A Model for the Neural and Mechanistic Basis of Self Control

ABSTRACT. Intertemporal choice requires a mixture of valuation and self-control processes, and previous studies have implicated the contribution of several key brain areas in these types of tasks, yet their precise role has yet to be unraveled. Here we propose a model based on decision field theory where attention is allocated to separate attribute dimensions in a stochastic manner. In particular, the model takes the value of the rewards and delays of the two options as inputs, and probabilistically samples information on a moment-by-moment basis. This integration process creates a subjective representation of the “smaller sooner” and “larger later” options, where the relative contributions of reward and temporal delay within the subjective representations is determined by an attribute bias parameter. On top of the integration process are mechanisms such as lateral inhibition and leakage, which operate asymmetrically across the two options. In the model, these mechanisms mimic concepts such as self control and impulsivity when operating in a goal-directed manner. By fitting a hierarchical version of the model to data from an intertemporal choice experiment, we found that the model provides a good account of choice and response time behavior. A whole-brain general linear model analysis revealed separate patterns of correlations between brain areas putatively associated with valuation or self control and the model parameters.

Using Large-Scale Spiking Neural Networks to simulate MEG data of Associative Recognition
SPEAKER: Jelmer Borst

ABSTRACT. I will discuss how we used large-scale spiking neural networks to simulate associative recognition. Associative recognition is the important ability to learn that two items co-occur.

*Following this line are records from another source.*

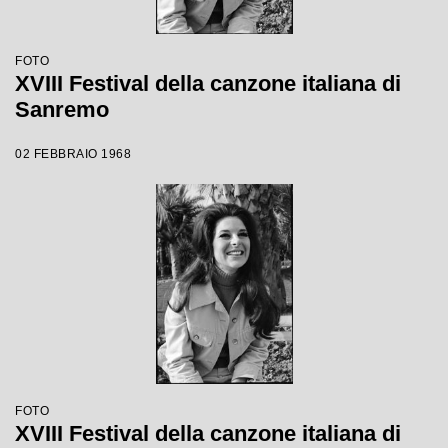
FOTO
XVIII Festival della canzone italiana di
Sanremo
02 FEBBRAIO 1968
FOTO
XVIII Festival della canzone italiana di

For example, in the current experiment participants first studied word pairs. In a subsequent test phase, they had to distinguish between target pairs, re-paired foils, and foils consisting of entirely new words. To make this distinction, participants did not only need to remember the words they learned, but also which words occurred together as a pair. Although detailed symbolic models exist that account for behavior, fMRI, and EEG data, it remains unclear how associative recognition is performed at the neural level. To investigate this, we used the Neural Engineering Framework to simulate associative recognition with spiking neural networks that can process symbols (using a vector representation known as semantic pointers) and coordinate cognition through the basal ganglia (e.g., Eliasmith et al., 2012). The model goes through the established stages of a recall-to-reject model of associative recognition: perceiving the word pair on the screen, determining whether the encoded words are familiar, recollecting and representing the most similar word pair from memory, deciding whether this is the same pair as presented on the screen, and issuing a response. Because the resulting neural network model is very complex (> 500,000 neurons) we use magnetoencephalographic (MEG) data to constrain the model (Borst et al., 2016). The model matches data in occipital, temporal, prefrontal, and motor cortices, and shows how the associative recognition process could be implemented in the human brain.